Solving Linear Systems Ax=b Using MATLAB with Jacobi Iterative and Gauss-Seidel Iterative Methods

Resource Overview

Implementing and analyzing Jacobi iterative and Gauss-Seidel iterative methods in MATLAB to solve linear systems Ax=b, with comprehensive comparison of precision, computational speed, and convergence characteristics through practical numerical examples

Detailed Documentation

This article demonstrates how to solve linear systems Ax=b using Jacobi iterative and Gauss-Seidel iterative methods in MATLAB software. We begin by detailing the fundamental principles and computational procedures of both iterative algorithms, including their mathematical formulations and implementation approaches. The Jacobi method updates all variables simultaneously using values from the previous iteration, while the Gauss-Seidel method utilizes the most recent computed values for sequential updates, typically leading to faster convergence.
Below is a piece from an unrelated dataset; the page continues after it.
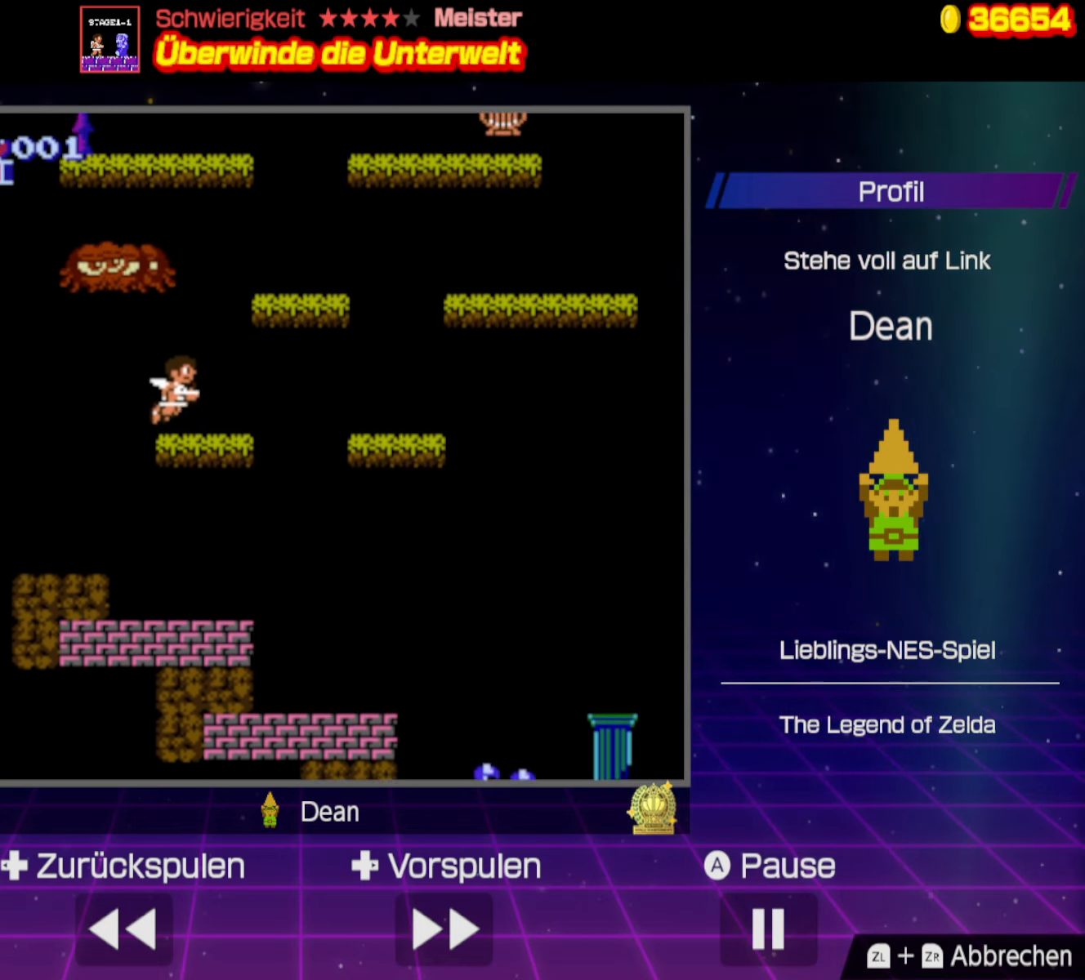
{"buttons": ["A", "DPAD_RIGHT"], "events": [[267, "A", "down"]]}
Through concrete numerical examples, we implement both methods using MATLAB's matrix operations and looping structures, comparing their performance characteristics including solution accuracy, computational efficiency, and convergence behavior. The comparative analysis evaluates key aspects such as precision metrics, computation speed through timing functions like tic/toc, and convergence criteria implementation. By studying this article, readers will gain deeper understanding of both iterative methods' operational mechanisms and be equipped to apply them flexibly in practical linear system solving scenarios, with knowledge of appropriate method selection based on problem characteristics like matrix diagonal dominance.